WORK ITEM:
Only the stretch of the listing below that runs from the line with "(151, 63) none" through the line with "(387, 113) none" is to be printed, exactly and with both ends.

EXTRACTED ENTRIES:
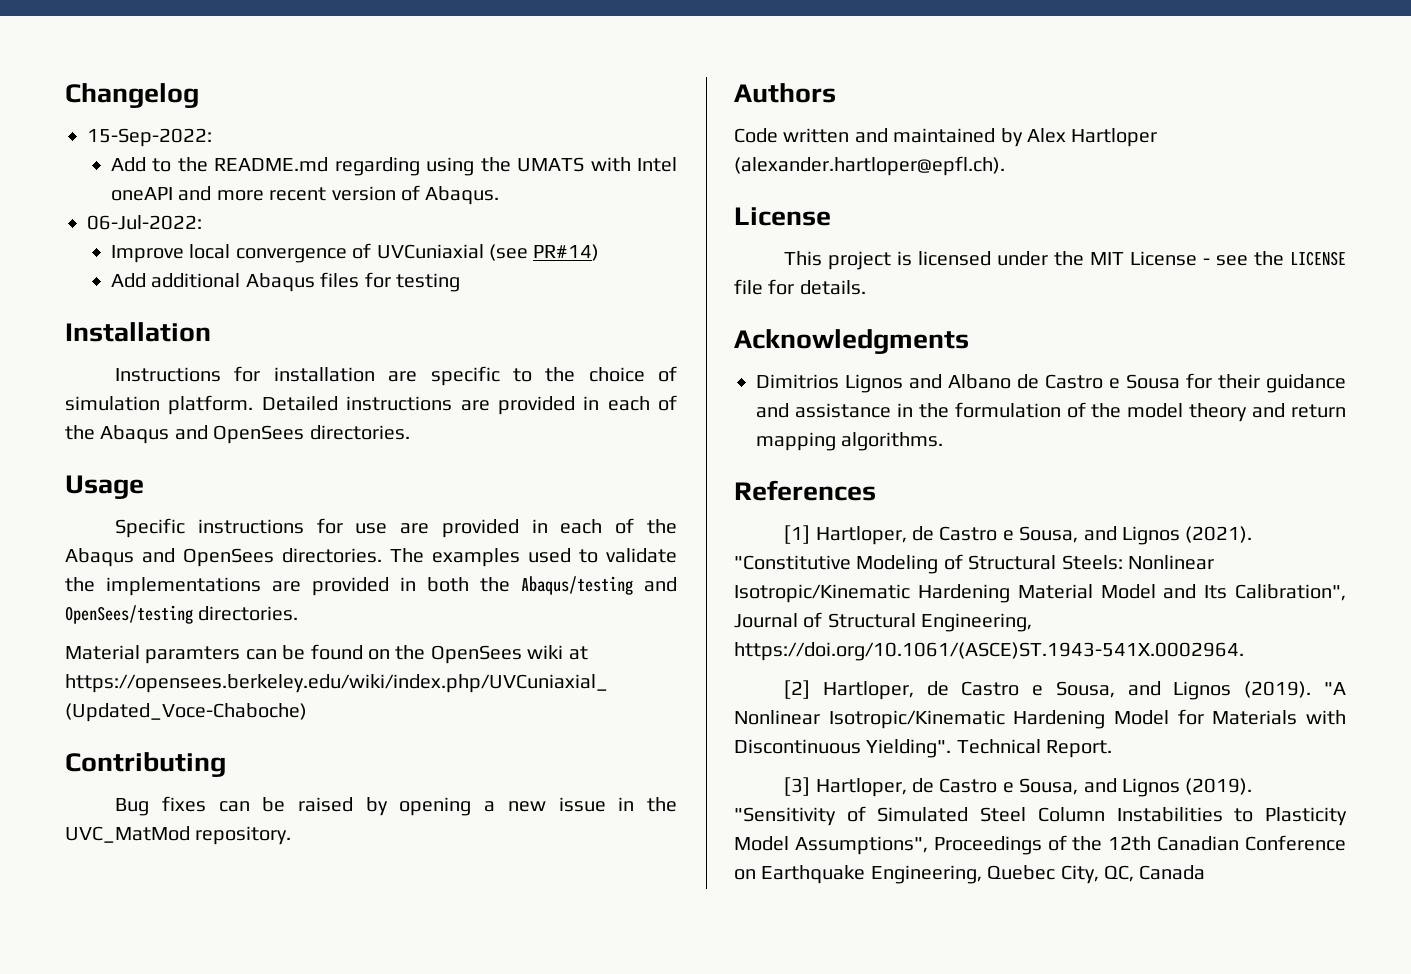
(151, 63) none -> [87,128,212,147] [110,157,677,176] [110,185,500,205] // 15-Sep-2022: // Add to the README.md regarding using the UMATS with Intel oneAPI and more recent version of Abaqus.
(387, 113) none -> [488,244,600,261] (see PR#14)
* * *
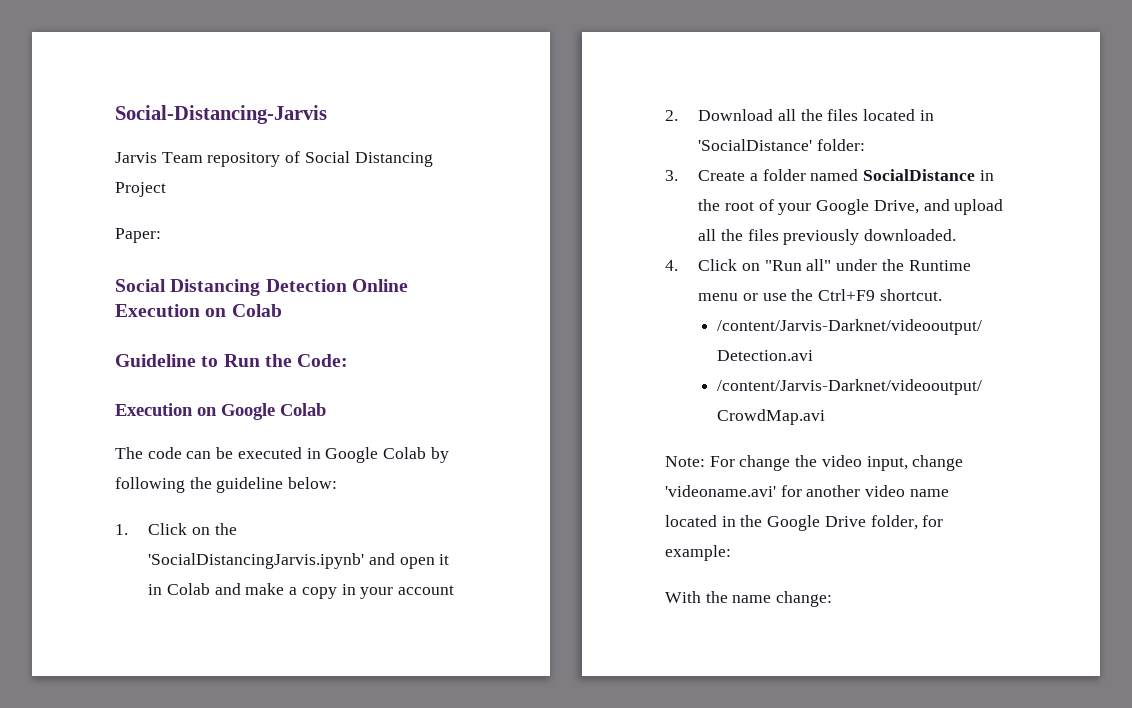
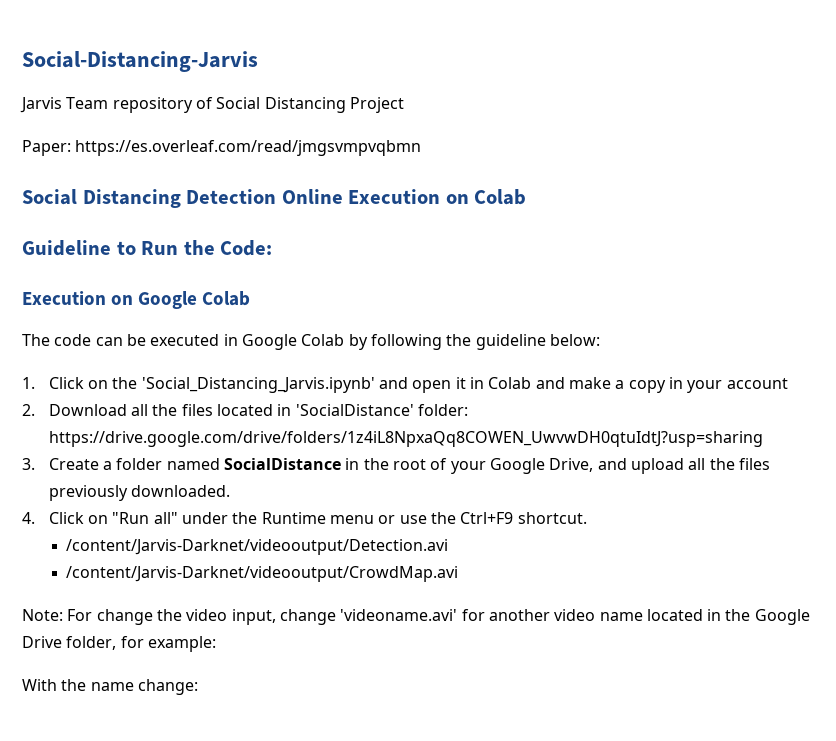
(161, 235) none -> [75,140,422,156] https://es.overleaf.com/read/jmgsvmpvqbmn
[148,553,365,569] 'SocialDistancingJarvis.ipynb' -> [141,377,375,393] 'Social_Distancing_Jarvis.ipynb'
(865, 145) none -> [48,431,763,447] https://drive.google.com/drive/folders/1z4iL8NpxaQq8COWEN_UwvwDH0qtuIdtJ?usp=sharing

RESPONSE TO THIS TASK:
(151, 63) none -> [87,128,212,147] [110,157,677,176] [110,185,500,205] // 15-Sep-2022: // Add to the README.md regarding using the UMATS with Intel oneAPI and more recent version of Abaqus.
(387, 113) none -> [488,244,600,261] (see PR#14)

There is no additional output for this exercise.